Fear of Heights and the 32nd Floor

I fear heights. Not just real high heights but short heights too. A third or fourth step on a step ladder is just as fearful as climbing the steps of St. Paul’s Cathedral.

It wasn’t always like this for me. I used to enjoy the occasional ferris wheel, but that was before I crawled out of my teens and into my twenties. Overnight it seemed to all change. One day I was height friendly and the next I was height fearful.

According to my past life consultant in one of my past lives I died at the age of twenty falling from a great height. 

Aaaaaaaaahhhhh!

Was I hiking along a cliff and accidentally slipped, or did someone push me? Who would’ve pushed me? A psycho lover? An angry mob? Was this in ancient times or modern times?
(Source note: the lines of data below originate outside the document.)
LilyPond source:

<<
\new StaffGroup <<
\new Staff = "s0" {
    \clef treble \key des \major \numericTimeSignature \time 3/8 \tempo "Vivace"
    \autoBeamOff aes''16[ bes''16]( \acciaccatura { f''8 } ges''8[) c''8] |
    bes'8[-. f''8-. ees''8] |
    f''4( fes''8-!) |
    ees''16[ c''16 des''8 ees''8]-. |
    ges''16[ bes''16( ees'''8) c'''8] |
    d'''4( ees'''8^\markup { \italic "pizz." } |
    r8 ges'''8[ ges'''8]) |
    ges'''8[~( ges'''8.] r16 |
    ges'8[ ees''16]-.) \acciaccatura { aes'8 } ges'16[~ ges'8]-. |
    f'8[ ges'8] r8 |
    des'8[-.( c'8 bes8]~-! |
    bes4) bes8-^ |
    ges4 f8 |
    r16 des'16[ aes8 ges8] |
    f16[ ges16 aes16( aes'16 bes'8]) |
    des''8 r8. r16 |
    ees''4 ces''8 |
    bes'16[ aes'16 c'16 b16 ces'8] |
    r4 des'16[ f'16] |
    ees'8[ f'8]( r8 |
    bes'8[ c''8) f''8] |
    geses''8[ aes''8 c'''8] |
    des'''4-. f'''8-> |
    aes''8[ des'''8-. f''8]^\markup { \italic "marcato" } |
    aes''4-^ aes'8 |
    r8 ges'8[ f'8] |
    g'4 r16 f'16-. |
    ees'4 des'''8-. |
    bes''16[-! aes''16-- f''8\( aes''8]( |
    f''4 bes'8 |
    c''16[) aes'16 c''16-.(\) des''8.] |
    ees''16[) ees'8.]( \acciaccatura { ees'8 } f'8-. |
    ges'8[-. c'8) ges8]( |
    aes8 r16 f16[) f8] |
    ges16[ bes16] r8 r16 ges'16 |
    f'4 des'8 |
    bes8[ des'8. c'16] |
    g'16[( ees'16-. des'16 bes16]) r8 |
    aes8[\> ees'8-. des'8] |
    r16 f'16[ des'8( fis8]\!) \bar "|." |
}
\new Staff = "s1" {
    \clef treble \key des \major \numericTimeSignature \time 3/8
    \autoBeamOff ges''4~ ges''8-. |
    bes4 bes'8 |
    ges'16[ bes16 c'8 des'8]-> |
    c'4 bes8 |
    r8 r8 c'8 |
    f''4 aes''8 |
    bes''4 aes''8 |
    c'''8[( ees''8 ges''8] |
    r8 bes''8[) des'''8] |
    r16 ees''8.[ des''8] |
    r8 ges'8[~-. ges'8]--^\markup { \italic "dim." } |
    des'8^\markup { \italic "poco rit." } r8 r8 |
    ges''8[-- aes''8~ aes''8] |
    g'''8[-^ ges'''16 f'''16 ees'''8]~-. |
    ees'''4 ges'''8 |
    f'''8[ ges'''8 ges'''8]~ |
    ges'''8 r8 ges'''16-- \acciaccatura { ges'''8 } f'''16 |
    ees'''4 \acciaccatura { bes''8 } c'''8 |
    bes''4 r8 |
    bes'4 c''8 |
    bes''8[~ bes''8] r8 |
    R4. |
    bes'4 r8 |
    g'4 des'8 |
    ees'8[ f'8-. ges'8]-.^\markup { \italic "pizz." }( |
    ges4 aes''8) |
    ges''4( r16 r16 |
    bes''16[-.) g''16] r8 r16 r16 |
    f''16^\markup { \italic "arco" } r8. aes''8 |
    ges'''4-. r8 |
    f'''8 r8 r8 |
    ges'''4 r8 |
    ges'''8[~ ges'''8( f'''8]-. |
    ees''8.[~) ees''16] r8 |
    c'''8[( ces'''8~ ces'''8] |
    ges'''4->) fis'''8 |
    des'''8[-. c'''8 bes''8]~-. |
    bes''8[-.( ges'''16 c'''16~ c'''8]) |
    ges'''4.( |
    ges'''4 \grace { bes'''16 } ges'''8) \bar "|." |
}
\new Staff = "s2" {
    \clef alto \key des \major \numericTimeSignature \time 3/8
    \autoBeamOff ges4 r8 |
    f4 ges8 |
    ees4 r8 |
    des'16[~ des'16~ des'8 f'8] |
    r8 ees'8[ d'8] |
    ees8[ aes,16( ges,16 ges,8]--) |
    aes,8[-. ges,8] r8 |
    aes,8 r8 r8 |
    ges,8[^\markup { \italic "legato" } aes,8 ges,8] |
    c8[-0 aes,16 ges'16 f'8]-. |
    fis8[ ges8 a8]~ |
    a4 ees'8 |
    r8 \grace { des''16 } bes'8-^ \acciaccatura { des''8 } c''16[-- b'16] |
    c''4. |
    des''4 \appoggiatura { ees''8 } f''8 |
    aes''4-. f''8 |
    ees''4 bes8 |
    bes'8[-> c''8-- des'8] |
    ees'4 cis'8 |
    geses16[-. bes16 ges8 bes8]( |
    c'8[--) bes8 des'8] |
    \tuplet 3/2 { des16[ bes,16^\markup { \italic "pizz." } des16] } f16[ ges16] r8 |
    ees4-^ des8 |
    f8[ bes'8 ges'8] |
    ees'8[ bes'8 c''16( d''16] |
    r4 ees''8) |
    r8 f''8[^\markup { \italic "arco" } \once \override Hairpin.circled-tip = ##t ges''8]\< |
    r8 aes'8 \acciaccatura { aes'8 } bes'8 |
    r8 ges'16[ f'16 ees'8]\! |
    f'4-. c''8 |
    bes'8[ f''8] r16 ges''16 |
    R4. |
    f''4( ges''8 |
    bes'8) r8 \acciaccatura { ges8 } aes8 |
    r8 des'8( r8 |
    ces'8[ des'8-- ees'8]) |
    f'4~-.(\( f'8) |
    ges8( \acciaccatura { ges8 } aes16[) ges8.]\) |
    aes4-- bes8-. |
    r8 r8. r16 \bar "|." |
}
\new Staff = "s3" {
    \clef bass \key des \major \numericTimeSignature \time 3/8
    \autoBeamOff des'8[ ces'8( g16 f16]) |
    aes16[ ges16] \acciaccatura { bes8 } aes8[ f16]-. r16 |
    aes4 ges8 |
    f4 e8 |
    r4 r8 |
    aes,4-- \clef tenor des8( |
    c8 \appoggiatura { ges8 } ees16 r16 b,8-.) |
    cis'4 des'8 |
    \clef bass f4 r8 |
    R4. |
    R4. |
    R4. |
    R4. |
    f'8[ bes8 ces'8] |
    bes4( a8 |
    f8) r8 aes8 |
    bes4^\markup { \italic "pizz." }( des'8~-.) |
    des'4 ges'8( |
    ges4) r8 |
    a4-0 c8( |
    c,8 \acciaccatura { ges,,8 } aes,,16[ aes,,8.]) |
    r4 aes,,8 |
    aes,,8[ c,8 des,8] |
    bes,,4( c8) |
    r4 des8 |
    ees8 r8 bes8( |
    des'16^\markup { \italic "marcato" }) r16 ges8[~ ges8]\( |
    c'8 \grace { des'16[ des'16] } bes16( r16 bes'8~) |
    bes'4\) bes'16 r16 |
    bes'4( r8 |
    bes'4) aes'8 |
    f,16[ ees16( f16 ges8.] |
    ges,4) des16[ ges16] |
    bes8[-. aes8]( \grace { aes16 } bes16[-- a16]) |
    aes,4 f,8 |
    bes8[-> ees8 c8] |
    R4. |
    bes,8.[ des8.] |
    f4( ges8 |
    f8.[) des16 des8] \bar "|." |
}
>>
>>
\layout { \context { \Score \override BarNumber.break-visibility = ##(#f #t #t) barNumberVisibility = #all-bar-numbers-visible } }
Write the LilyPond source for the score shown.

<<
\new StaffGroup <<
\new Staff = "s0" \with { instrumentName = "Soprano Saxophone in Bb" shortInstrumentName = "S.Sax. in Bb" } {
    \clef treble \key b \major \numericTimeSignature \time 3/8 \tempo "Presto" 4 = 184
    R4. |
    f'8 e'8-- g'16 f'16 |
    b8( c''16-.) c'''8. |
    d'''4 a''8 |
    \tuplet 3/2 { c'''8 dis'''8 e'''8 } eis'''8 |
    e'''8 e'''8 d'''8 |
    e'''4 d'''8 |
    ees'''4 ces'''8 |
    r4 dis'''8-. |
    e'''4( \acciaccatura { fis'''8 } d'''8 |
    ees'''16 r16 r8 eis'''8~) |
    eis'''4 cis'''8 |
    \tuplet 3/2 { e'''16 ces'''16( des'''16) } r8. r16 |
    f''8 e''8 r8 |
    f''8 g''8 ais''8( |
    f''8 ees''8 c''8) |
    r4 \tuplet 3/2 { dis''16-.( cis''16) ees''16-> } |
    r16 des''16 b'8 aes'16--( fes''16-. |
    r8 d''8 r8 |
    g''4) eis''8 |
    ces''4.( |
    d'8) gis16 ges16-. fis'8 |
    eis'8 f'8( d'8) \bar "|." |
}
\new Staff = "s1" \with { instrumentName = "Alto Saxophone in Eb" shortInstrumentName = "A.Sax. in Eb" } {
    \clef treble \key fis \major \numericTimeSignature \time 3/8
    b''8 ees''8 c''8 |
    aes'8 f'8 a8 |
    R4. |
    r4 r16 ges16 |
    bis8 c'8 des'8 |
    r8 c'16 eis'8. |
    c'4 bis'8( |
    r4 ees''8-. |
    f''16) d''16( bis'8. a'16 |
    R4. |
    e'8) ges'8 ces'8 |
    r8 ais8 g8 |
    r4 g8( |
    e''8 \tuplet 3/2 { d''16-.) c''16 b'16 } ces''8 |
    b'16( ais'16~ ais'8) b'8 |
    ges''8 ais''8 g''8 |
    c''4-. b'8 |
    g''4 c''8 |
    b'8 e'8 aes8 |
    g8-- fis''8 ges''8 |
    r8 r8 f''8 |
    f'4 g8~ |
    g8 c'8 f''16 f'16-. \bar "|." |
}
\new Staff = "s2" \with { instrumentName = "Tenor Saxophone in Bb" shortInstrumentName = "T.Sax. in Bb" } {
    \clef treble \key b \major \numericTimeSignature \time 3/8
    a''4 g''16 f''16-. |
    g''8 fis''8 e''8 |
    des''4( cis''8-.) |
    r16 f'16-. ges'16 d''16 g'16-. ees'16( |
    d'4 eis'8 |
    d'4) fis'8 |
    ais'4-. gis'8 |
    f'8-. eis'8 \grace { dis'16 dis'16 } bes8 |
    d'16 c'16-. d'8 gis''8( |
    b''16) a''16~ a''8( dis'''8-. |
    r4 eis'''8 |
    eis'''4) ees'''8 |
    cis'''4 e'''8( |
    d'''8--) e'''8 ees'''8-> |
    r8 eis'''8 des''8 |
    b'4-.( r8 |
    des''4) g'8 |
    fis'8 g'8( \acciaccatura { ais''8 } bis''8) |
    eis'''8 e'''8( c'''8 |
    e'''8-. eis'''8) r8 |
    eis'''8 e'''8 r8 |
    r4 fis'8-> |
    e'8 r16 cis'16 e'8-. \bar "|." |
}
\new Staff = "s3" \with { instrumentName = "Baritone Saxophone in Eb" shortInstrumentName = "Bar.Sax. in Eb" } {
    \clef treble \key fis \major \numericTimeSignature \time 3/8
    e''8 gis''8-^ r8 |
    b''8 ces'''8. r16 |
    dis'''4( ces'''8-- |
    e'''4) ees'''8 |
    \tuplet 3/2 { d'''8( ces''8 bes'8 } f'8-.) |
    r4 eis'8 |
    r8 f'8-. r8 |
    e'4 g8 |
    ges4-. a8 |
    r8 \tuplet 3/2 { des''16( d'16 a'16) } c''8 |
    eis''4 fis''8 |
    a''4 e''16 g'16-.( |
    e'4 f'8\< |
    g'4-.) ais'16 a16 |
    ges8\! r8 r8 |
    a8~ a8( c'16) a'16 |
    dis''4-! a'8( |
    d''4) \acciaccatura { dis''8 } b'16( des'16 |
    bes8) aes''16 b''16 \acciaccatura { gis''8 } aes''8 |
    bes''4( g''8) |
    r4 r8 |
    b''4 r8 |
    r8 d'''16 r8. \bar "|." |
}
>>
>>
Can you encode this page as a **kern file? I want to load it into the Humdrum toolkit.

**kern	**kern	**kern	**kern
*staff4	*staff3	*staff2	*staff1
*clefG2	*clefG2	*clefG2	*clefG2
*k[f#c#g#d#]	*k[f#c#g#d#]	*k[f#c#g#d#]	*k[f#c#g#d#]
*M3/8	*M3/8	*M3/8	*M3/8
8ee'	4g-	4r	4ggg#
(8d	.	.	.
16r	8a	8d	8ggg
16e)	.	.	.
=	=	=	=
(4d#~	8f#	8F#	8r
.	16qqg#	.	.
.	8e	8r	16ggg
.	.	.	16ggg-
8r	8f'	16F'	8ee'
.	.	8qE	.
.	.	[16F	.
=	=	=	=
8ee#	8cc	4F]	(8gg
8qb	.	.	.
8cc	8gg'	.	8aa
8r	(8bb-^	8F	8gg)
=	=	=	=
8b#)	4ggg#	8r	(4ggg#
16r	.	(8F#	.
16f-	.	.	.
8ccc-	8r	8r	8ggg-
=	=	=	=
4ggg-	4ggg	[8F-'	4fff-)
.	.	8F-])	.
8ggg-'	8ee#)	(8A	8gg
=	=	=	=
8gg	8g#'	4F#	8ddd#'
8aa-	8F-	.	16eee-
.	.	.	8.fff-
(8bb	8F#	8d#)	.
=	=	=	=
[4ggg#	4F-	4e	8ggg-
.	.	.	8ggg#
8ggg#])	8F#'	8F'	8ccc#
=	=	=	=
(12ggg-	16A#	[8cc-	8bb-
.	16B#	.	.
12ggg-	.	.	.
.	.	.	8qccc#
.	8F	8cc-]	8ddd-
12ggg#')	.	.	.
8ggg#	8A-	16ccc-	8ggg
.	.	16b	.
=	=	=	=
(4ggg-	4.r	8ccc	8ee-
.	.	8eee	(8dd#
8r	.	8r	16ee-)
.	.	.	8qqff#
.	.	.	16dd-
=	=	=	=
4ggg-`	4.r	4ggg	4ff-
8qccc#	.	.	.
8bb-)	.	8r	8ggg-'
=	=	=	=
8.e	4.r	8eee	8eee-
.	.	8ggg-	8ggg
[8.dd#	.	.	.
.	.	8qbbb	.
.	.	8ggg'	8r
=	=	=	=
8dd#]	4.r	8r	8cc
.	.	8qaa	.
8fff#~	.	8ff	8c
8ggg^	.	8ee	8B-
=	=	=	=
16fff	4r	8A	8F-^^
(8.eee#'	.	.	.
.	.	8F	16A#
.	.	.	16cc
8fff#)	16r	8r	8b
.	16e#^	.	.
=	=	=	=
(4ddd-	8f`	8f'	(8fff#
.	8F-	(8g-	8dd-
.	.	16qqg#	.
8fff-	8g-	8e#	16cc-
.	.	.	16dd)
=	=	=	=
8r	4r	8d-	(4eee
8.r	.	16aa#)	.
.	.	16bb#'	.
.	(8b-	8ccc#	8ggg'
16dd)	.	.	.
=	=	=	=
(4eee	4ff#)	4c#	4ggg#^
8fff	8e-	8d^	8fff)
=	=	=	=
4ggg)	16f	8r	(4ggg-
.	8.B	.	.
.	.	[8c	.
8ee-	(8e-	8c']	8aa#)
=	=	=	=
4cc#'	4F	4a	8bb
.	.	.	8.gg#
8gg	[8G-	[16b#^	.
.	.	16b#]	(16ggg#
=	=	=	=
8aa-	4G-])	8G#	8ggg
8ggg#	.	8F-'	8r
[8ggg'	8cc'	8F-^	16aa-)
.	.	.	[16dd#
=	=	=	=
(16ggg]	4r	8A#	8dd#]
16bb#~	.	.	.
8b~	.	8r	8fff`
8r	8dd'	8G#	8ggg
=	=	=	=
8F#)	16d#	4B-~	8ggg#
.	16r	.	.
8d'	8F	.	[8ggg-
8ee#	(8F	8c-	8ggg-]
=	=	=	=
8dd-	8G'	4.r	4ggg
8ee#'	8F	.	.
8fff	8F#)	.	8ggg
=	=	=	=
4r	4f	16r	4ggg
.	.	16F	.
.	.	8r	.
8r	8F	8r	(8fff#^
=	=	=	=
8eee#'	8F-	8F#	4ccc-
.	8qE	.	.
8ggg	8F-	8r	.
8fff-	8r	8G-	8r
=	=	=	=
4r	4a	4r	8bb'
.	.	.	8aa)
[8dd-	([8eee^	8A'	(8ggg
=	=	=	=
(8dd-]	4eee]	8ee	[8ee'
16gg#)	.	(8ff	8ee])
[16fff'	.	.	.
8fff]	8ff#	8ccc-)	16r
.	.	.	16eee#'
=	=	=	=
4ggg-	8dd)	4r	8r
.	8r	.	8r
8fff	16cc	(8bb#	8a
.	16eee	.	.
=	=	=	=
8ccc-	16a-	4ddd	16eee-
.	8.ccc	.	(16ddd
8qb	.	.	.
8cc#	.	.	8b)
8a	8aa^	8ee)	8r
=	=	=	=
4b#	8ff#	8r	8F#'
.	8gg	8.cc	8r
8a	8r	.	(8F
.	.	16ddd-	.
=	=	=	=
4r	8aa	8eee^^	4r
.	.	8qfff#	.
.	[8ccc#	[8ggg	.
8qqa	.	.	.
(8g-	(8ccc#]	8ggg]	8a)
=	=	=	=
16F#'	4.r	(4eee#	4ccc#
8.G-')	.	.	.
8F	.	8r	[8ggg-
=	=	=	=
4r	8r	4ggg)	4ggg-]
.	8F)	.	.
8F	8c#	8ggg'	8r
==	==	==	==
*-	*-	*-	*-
Did I fall from the top of building or did I leap? Was it suicide?  Was I being chased by a Zombie and leapt from the building hoping to land on the roof of the next building and misjudged my leaping abilities?

Why oh why did this happen to me and why oh why am I plagued with this fear? 

I love looking at beautiful vistas… not from being high up but on calendars and postcards.

Changing a ceiling lightbulb takes the normal person a minute or two. For me it’s climbing one step of the stepladder, coming down, climbing two steps and coming down, climbing three steps and reaching for the light fixture…  repeating until I’m steady enough to unscrew the old lightbulb and… after another few ups and downs… screwing in the new lightbulb.

Sometimes darkness is better than light.

Not long ago I worked on the 32nd floor and my office had one wall of floor to ceiling windows. It took me a long time to be able to stand close to those windows (never closer than two feet) and admire the beautiful Los Angeles cityscape that lay before me.

I positioned my desk facing away from the window. I told everyone it was for good Feng Shui, but I lied.

What would of happened if I ran into my office so fast that I forgot the depth of the room and ran straight into the window?

Daily I feared a wild windy wind would blow from deep within the bowels of Mother Nature and fly across the atmosphere with such magnificent force it would suck out the windows and take me with it flying flying falling falling plopping like a bag of bones against the concrete below. I imagined myself bouncing from car roof to car roof until every bone was broken and my brain - my gorgeous high IQ brain - splattered everywhere.

Ugh.

Hot Air Ballooning is totally out of the question.